▶ _PROBLEM TO SOLVE_
Reproduce all of the data below word for word, leaving out the pictures.

GIVEN INFORMATION: Begin

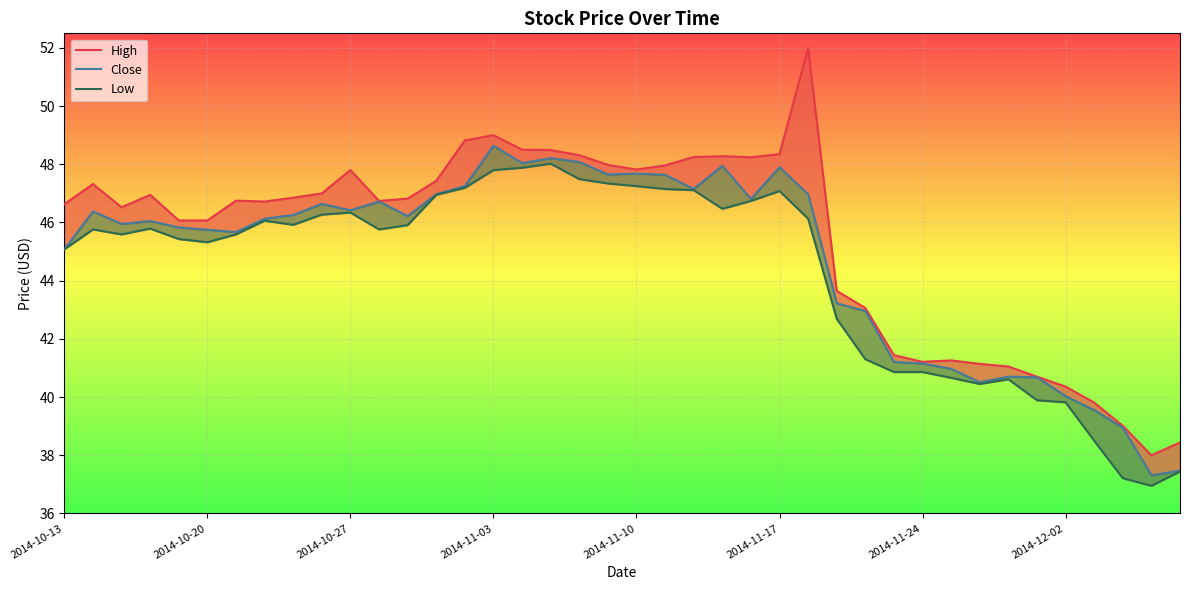

Is it true that Low equals 40.7 at 31?

True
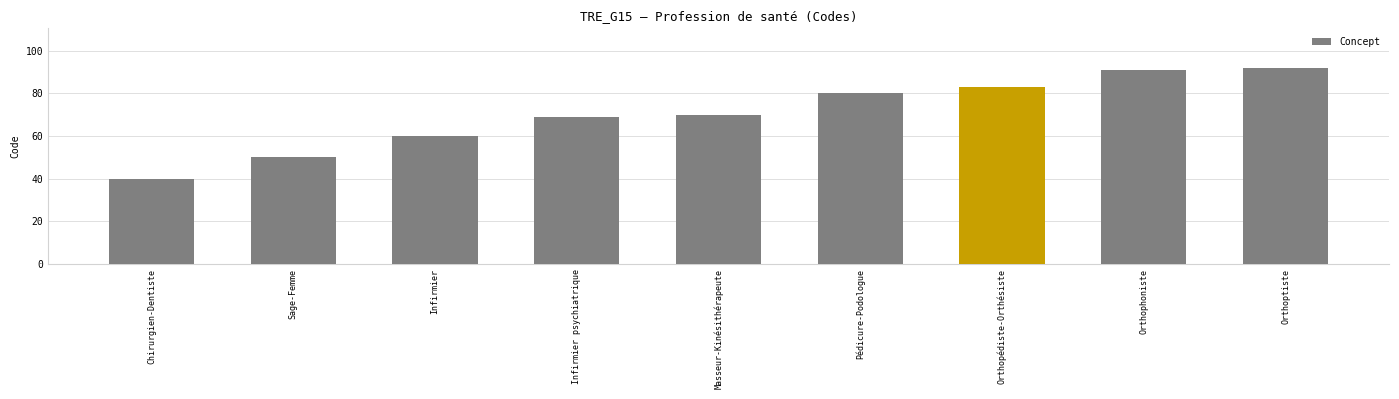

Reading right to left, list all the values displayed in this chart.

Orthoptiste=92	Orthophoniste=91	Orthopédiste-Orthésiste=83	Pédicure-Podologue=80	Masseur-Kinésithérapeute=70	Infirmier psychiatrique=69	Infirmier=60	Sage-Femme=50	Chirurgien-Dentiste=40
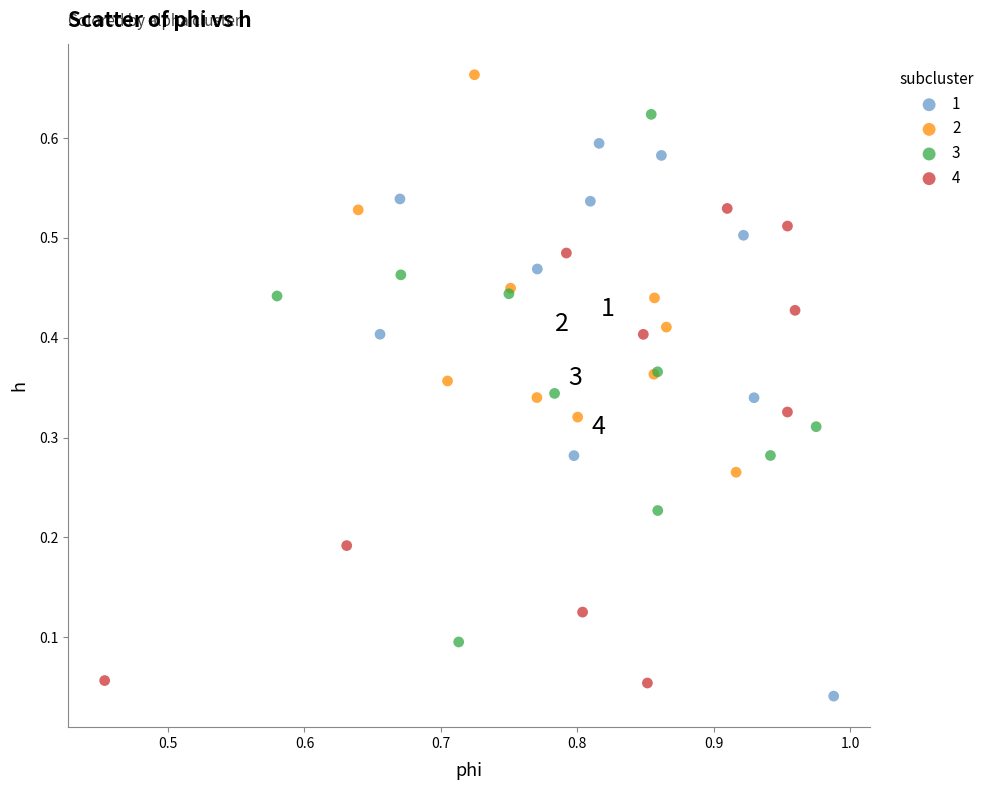

What are all the series names shown in the legend?

1, 2, 3, 4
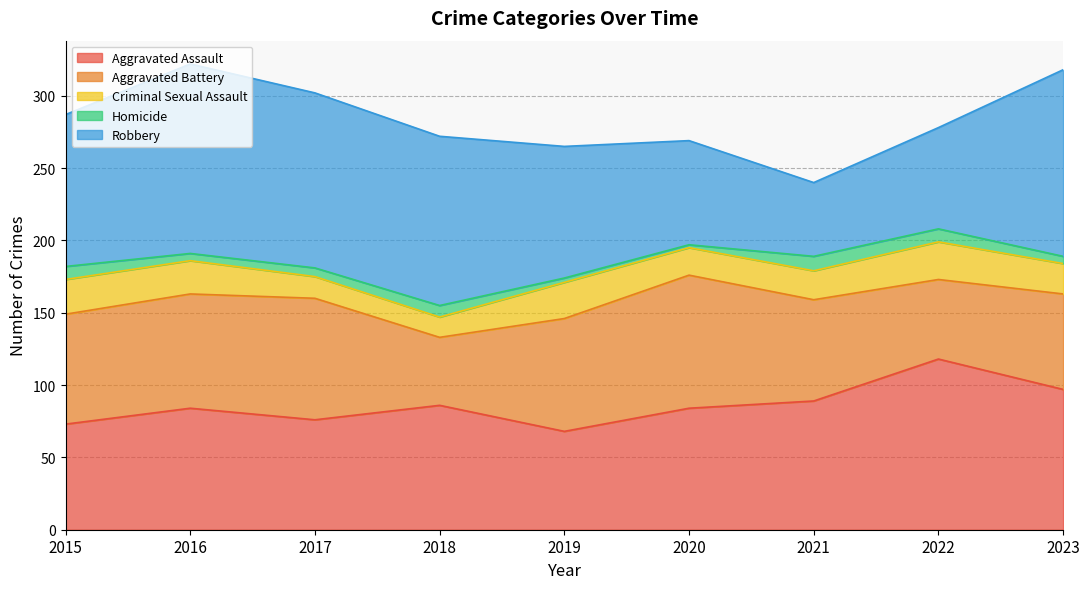

True or false: Criminal Sexual Assault has a value of 15 at 2017.

True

GIVEN INFORMATION: End

▶ _RESPONSE BELOW_
Is it true that Low equals 40.7 at 31?

True

Reading right to left, list all the values displayed in this chart.

Orthoptiste=92	Orthophoniste=91	Orthopédiste-Orthésiste=83	Pédicure-Podologue=80	Masseur-Kinésithérapeute=70	Infirmier psychiatrique=69	Infirmier=60	Sage-Femme=50	Chirurgien-Dentiste=40

What are all the series names shown in the legend?

1, 2, 3, 4

True or false: Criminal Sexual Assault has a value of 15 at 2017.

True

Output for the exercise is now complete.